Reams of recent reports suggest that retail brands are overwhelmingly under-investing in mobile. Is the problem as bad as some say?
L2, a business-intelligence firm, seems to think so. In the company’s L2 Intelligence Report – Mobile, L2 emphasizes that the trend toward mobile has been exponentially on the rise—while lambasting retail brands lacking in in-store mobile engagement.

For starters, the report points out that mobile devices accounted for more than half of all time spent online in 2013—and that, as of last year, that amount has risen to two thirds.
“Smartphones have become the trusted, portable, always-on shopping companion that desktops or laptops never could be,” reports L2, “with 85 percent of smartphone owners worldwide saying they used a smartphone while shopping in a brick-and-mortar store.”

Still, L2 admits that there are signs that so-called “mcommerce” hasn’t quite caught on—conceding that traditional desktop devices drive far more conversions than do mobile devices.
“Today, mobile phones are still best suited for upper-funnel shopping activities like comparison shopping, product research, and browsing and product discovery,” notes L2.
The firm goes on to highlight that while consumers conduct 60 percent of their online-shopping time via mobile, mobile accounts for only 16 percent of these transactions. L2 maintains, however, that this represents a missed opportunity for brands to enmesh customers via mobile-based tools—including loyalty programs, streamlined checkout, payment options, and cross-channel integration with existing customer data (such as email addresses).
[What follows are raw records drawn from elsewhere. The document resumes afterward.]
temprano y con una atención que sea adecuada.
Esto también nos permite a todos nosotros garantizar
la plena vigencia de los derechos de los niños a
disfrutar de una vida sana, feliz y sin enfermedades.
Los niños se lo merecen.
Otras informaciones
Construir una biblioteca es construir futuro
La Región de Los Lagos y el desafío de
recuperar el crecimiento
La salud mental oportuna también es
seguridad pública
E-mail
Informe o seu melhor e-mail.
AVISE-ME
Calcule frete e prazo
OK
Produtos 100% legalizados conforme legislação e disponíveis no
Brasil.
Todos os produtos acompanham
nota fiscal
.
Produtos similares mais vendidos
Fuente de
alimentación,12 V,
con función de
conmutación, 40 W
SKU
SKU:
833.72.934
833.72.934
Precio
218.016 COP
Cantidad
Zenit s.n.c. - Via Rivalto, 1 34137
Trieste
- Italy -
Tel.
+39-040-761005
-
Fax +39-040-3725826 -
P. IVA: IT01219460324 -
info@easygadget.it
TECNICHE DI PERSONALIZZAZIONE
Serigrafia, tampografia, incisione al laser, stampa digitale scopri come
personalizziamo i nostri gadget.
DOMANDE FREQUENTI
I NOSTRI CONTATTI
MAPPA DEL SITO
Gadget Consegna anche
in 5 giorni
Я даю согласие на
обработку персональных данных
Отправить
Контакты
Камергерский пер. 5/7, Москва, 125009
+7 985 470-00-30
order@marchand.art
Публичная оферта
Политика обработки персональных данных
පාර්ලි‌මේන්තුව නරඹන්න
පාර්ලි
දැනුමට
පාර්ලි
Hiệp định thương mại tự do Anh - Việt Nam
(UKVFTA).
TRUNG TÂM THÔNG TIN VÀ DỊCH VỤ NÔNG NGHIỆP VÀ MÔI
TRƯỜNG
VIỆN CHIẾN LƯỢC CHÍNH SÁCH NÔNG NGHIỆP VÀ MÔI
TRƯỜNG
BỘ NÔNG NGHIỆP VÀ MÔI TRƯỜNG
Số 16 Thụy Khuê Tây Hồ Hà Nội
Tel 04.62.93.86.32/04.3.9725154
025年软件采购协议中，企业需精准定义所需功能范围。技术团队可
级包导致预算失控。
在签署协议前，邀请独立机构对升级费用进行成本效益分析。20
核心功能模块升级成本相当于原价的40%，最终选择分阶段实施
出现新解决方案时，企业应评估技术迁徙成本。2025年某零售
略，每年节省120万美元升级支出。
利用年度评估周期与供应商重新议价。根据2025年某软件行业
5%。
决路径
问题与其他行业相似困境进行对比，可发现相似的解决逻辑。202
On this latter point, L2’s data is eye-opening—demonstrating that, for online shopping, “the average checkout experience requires a consumer to input anywhere from 13 to 16 fields.”
As for brick-and-mortar shoppers?
“It’s all about self-help in-store. [Shoppers] are now looking for digital in-store to give them self-directed shopping experiences like they get online,” said InReality, an in-store marketing- and analytics-solutions company, in its shopping research report, The Reality of Retail. “50 percent of shoppers would be more likely to buy in-store if given mobile apps to improve or personalize the in-store experience.”
This statistic (gleaned from a December 2015 survey of 682 consumers across 48 states) may more accurately represent less of a demand for tech-aided shopping and more of a demand for help from human beings.

InReality reports that 47 percent of respondents indicated that help from sales clerks was moderately to extremely important, while another 46 percent said that they didn’t consider help from sales associates important because they “usually know more than the sales associate [does].”
InReality nonetheless insists that mobile tech is the answer—reporting that “63 percent of shoppers said they would be more likely to buy in-store if sales associates equipped with tablets were available for product information, availability, or ordering.”

The call is not going unheeded. For an report by WBR Digital and RetailMeNot, brick-and-mortar brand representatives were asked the loaded, leading question, “Which…innovative digital capabilities will you be investing in over the next 12 months?” Mobile devices for sales teams ranked second place in this preselected shortlist, with 38 percent of respondents indicating that they would invest therein. (First place? Mobile wallets – at 47 percent.)
“I think there’s a question of: Is there a payoff there?”

Andy Cutler, Director of Global Customer Solutions for data-management company RedPoint Global, told DMN when asked about this trend: “I would say that’s at the early-adoption stage. I see it working in a Brooks Brothers…where the average ticket is $1,000 rather than $100.”
Indeed, brands might find their money better spent elsewhere. InReality is a company that focuses on digital marketing solutions—and when one has a hammer, every problem looks like a nail. Investing in better employee training—thereby adding an efficient, knowledgeable human touch—is a survey option conspicuously missing from all of these industry reports.